Our knowledge about gene therapy and expression tools also enables us to stably express mHsPUM1-HD in vivo, whereas the delivery and in vivo stability of antisense oligonucleotides are still difficult to control (17). Moreover, this RNA-binding module, which recognizes an 8-nt target sequence (23), has target discrimination power; similar to that of miRNAs, which recognize the targets mainly by a 7- or 8-nt seed match (24), resulting in possible off-target effects. In case of mHsPUM1-HD, off-target effects can be minimized by using two tandem PUM-HDs (15, 16) or a PUM-HD with more repeats (25), providing additional binding specificity and selectivity, while this concern cannot be addressed for miRNAs (26).

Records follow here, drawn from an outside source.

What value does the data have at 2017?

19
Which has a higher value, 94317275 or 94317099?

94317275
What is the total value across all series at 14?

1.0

Use of PUM-HD as a targeting element also provides additional possibilities for the fusion of different functional domains, while tissue-specific expression is maintained with appropriate promoters (26). As such, this strategy can be applied for engineering translational regulators (14), RNA probes (15, 16), splicing factors (17, 27), and RNA endonucleases (28).

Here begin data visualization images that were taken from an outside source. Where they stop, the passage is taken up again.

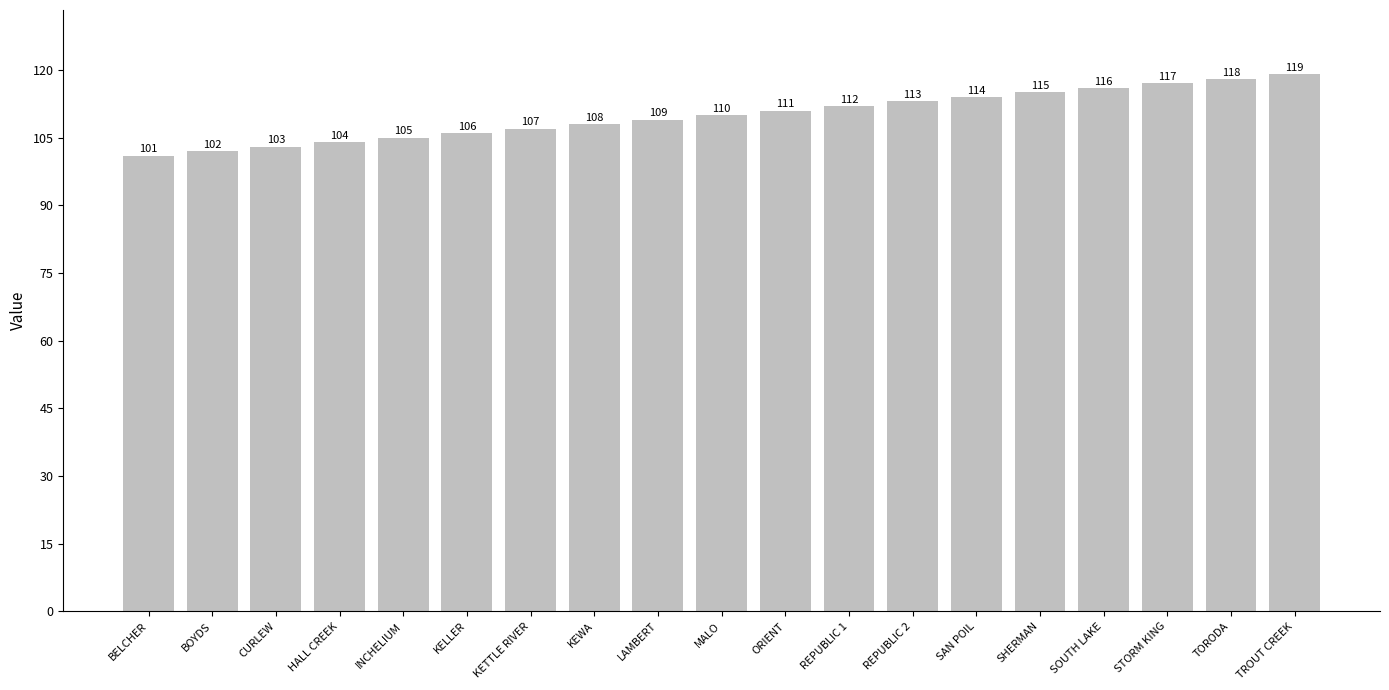

Rank the categories by value from highest to lowest.

TROUT CREEK, TORODA, STORM KING, SOUTH LAKE, SHERMAN, SAN POIL, REPUBLIC 2, REPUBLIC 1, ORIENT, MALO, LAMBERT, KEWA, KETTLE RIVER, KELLER, INCHELIUM, HALL CREEK, CURLEW, BOYDS, BELCHER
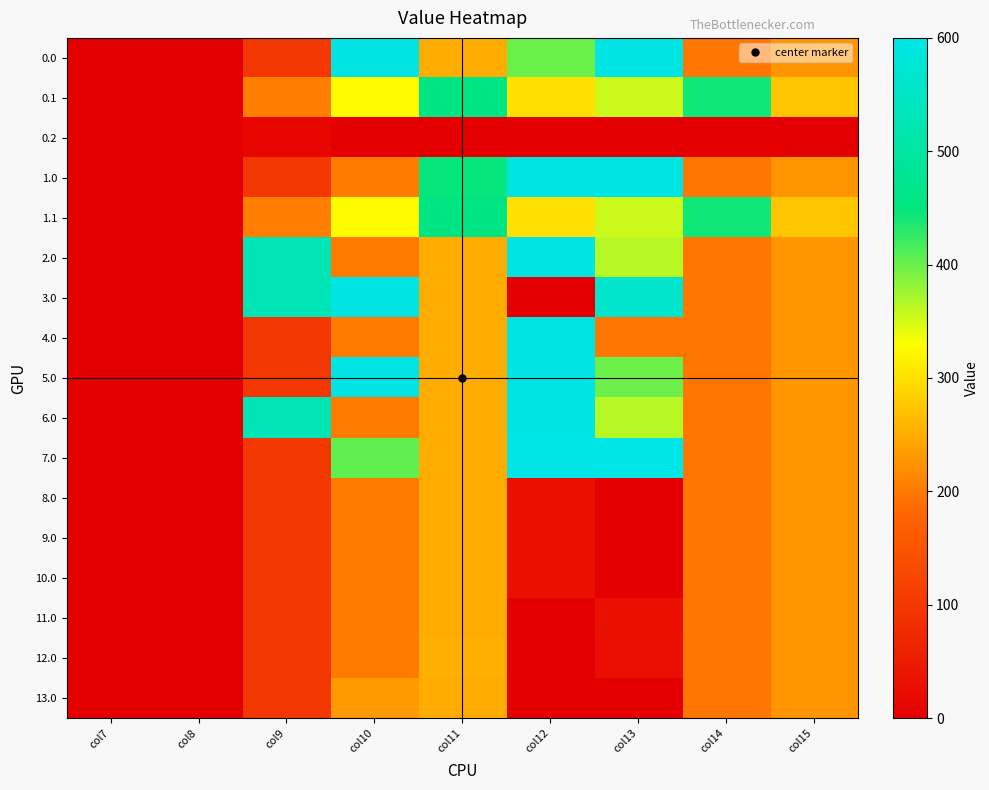

Reading right to left, extract all data points from this chart.

0.0: col15=226.9	col14=195.9	col13=597.0	col12=398.7	col11=249.3	col10=597.0	col9=99.0	col8=0.0	col7=0.0
0.1: col15=275.1	col14=442.6	col13=354.5	col12=301.1	col11=457.6	col10=327.6	col9=205.1	col8=0.0	col7=0.0
0.2: col15=0.0	col14=0.0	col13=0.0	col12=0.0	col11=0.0	col10=0.0	col9=14.8	col8=0.0	col7=0.0
1.0: col15=226.9	col14=195.9	col13=597.0	col12=597.0	col11=447.0	col10=201.0	col9=99.0	col8=0.0	col7=0.0
1.1: col15=275.1	col14=442.6	col13=354.5	col12=301.1	col11=457.6	col10=327.6	col9=205.1	col8=0.0	col7=0.0
2.0: col15=226.9	col14=195.9	col13=364.4	col12=597.0	col11=249.3	col10=201.0	col9=529.4	col8=0.0	col7=0.0
3.0: col15=226.9	col14=195.9	col13=560.3	col12=0.0	col11=249.3	col10=597.0	col9=529.4	col8=0.0	col7=0.0
4.0: col15=226.9	col14=195.9	col13=197.7	col12=597.0	col11=249.3	col10=201.0	col9=99.0	col8=0.0	col7=0.0
5.0: col15=226.9	col14=195.9	col13=398.7	col12=597.0	col11=249.3	col10=597.0	col9=99.0	col8=0.0	col7=0.0
6.0: col15=226.9	col14=195.9	col13=364.4	col12=597.0	col11=249.3	col10=201.0	col9=529.4	col8=0.0	col7=0.0
7.0: col15=226.9	col14=195.9	col13=600.0	col12=600.0	col11=249.3	col10=404.5	col9=99.0	col8=0.0	col7=0.0
8.0: col15=226.9	col14=195.9	col13=0.0	col12=29.6	col11=249.3	col10=201.0	col9=99.0	col8=0.0	col7=0.0
9.0: col15=226.9	col14=195.9	col13=0.0	col12=29.6	col11=249.3	col10=201.0	col9=99.0	col8=0.0	col7=0.0
10.0: col15=226.9	col14=195.9	col13=0.0	col12=29.6	col11=249.3	col10=201.0	col9=99.0	col8=0.0	col7=0.0
11.0: col15=226.9	col14=195.9	col13=29.6	col12=0.0	col11=249.3	col10=201.0	col9=99.0	col8=0.0	col7=0.0
12.0: col15=226.9	col14=195.9	col13=25.9	col12=0.0	col11=253.0	col10=201.0	col9=99.0	col8=0.0	col7=0.0
13.0: col15=226.9	col14=195.9	col13=0.0	col12=0.0	col11=249.3	col10=230.6	col9=99.0	col8=0.0	col7=0.0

As indicated, a properly designed HsPUM1-HD can repress the translation of HCV with high selectivity. These potentials and several other advantages can support this protein as a candidate for anti-viral therapy. They include affordability for diverse applications such as therapy and the possibility to modify mHsPUM1-HD to target a sequence within the viral genome, which is highly conserved in all virus strains (leading to the reduced emergence of resistant viruses). Moreover, cellular tolerability of this natural protein is a further advantage. However, further studies are required to determine whether expression for more extended periods with different levels will induce toxicity.

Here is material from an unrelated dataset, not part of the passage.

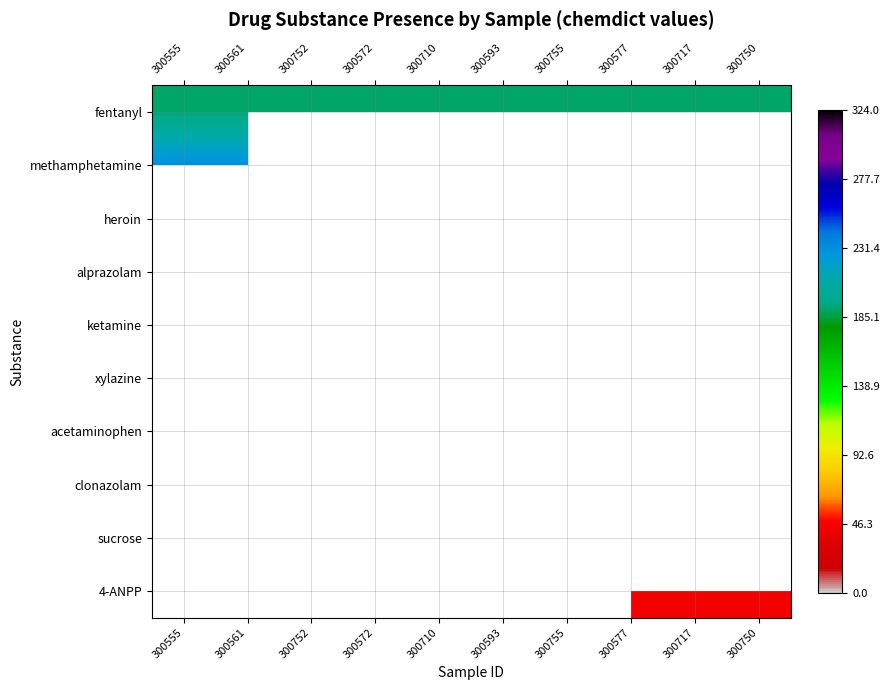

Which series has the largest total across all categories?

fentanyl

This study is the first description of a designed HsPUM1-HD protein, aimed to test the repression of HCV IRES-dependent translation. With regard to the results obtained in this study, further investigation is being performed to elucidate the ability of this protein in reducing HCV replication in Huh7.5 cells. Evaluation of mHsPUM1-HD antiviral effects on other viral infections, along with the improvement of mHsPUM1-HD potency and specificity through the fusion of effector domains, remains to be addressed in future studies.